This Week’s Tomato Summer Garden Winner


Congrats to Mary and Andy who got this great haul from Capitol Hill.

And the kind folks at A&D bar on 9th Street in Shaw have offered their services in creating a bloody mary with your excess tomatoes (if you have excess?) Basically, if you have any excess tomatoes bring them by A&D on Saturday Sept. 7th and the week of Sept. 9th they’ll feature a special bloody mary with your tomatoes!

If you’d like to enter please take a photo(s) of your garden/haul and send with the title ‘summer tomato/garden contest’ to princeofpetworth(at)gmail. Please include the neighborhood where you grew them. Winners get PoPville t-shirts.

9 Comment

  • I’m envious! Maybe next year I’ll be brave enough to grow something besides potted herbs.
    In the meantime I’ve been finding good uses for the tomatoes, peppers, and cucumber from my parents’ garden:

  • Most of those tomatoes don’t look very ripe to me; some of them are almost completely green!
    I would have the big ones for another week. They’ll be much much sweeter, tastier, and juicier if you let them ripen on the vine. A few varieties such as Black Krim are supposed to have some green on the ‘shoulders’ even when ripe, but they are the exception rather than the rule.

    Are those two different varieties of grape tomato (one red and one orange)?

  • I wondered that too – why pick them so green? I let mine go at least to luscious – which is about one day before insouciant, two days before tawdry and 3 before unctuous .

  • One reason we picked them a tad green: voracious squirrels. They might be tastier if we’d let them stay on the vine but despite our best efforts with a variety of deterrents, they’d also have had about half if the volume gnawed off (happened to the earlier ones to ripen). They ripen quite nicely in a day or two in a paper bag in the windowsill.

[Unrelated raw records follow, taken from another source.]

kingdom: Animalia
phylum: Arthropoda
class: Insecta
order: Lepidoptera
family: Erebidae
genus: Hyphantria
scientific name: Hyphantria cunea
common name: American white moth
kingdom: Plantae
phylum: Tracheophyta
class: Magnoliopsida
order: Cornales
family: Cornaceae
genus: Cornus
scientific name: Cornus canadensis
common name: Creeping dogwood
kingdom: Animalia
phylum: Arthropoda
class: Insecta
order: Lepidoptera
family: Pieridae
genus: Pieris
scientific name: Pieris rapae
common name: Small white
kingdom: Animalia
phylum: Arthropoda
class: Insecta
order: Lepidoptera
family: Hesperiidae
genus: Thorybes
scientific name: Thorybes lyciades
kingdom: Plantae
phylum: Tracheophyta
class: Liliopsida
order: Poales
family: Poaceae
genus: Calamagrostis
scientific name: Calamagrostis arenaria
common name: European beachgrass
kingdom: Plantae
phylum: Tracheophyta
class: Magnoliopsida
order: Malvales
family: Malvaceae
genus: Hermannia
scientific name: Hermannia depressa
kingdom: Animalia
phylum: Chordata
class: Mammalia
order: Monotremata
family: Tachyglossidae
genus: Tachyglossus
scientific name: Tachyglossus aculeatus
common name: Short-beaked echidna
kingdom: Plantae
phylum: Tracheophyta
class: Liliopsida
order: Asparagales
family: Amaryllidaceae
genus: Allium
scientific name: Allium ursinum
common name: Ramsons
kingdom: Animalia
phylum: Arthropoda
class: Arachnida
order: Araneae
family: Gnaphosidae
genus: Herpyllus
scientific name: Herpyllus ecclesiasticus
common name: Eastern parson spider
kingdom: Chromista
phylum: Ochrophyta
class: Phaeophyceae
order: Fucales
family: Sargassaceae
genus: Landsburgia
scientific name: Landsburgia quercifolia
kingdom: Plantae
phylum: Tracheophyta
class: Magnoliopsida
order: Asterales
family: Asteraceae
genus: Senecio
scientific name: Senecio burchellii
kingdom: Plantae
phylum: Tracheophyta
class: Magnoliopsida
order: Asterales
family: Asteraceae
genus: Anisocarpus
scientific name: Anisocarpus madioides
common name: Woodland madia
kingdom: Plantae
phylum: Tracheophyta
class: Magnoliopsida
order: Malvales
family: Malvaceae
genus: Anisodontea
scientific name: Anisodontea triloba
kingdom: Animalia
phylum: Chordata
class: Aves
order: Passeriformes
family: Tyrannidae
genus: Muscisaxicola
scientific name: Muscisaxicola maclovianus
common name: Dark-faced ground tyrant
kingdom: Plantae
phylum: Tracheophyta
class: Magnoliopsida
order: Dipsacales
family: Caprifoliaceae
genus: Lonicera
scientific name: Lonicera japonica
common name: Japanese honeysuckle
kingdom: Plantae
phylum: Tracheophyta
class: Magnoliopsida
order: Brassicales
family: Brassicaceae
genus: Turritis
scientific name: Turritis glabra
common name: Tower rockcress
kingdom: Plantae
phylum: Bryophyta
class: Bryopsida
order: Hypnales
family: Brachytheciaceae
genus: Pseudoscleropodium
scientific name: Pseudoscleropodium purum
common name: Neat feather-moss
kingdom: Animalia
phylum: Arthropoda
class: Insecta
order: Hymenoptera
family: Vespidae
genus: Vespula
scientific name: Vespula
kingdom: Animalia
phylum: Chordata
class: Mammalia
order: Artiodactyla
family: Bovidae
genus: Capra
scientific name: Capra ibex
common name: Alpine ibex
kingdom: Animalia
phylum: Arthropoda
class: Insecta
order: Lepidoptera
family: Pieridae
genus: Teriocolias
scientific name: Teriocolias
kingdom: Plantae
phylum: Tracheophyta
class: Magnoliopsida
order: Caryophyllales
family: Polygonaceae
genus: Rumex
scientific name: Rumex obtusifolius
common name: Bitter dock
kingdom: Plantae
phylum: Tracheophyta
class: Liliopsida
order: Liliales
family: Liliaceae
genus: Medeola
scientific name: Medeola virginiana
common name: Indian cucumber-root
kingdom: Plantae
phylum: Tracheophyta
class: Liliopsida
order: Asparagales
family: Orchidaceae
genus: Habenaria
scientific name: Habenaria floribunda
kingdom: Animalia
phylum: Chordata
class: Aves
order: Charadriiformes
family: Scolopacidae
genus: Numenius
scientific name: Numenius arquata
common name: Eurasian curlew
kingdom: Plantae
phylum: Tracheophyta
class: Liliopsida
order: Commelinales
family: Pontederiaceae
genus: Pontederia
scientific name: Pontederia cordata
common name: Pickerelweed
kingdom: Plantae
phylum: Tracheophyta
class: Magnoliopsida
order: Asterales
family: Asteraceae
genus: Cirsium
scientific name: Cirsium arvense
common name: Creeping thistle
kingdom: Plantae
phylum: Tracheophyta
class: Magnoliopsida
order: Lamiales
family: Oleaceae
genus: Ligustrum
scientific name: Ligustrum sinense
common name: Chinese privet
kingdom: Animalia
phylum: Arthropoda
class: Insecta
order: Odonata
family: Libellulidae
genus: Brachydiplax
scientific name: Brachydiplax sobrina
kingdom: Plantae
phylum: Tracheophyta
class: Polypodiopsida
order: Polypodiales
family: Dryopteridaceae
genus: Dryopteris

    Re: the two colors, those are regular cherry tomatoes and sungolds.

  • I tried container tomatoes one year and only got one tomato before the squirrels did (I live in Capitol Hill too). You do have to pick them when they’re still green unless you have some sort of cage around them.

  • I wrap mine with a lightweight insect barrier cloth just before they ripen (the big tomatoes) – then you won’t have birds and/or squirrels eating on them…

  • Purple beans? What are those, and what are they like (besides beautiful!)?

  • Mary/Andy,

    Those tomatoes look great! Do you guys do anything to your soil before planting or during the growing season? Our tomato plants didn’t do great this year and I suspect it has something to do with nutrients.

  • Laurie–they’re a combination of pink-eyed purple-hull peas and crowder peas, which are both slightly hard to find varieties grown primarily in the South. We grew up with them in Arkansas and picked up the seeds while we were home for a visit. We tried them as an experiment but they did really well here. You cook them like you would black-eyed or other similar peas.

    heyhowitgoin–we tried to be picky with our soil before planting and made sure we added lots of compost. The only fertilizer that we used was Tomato Tone. The other factor that might explain it is that there’s a beehive next to our garden plot so there are lots of pollinators in the vicinity.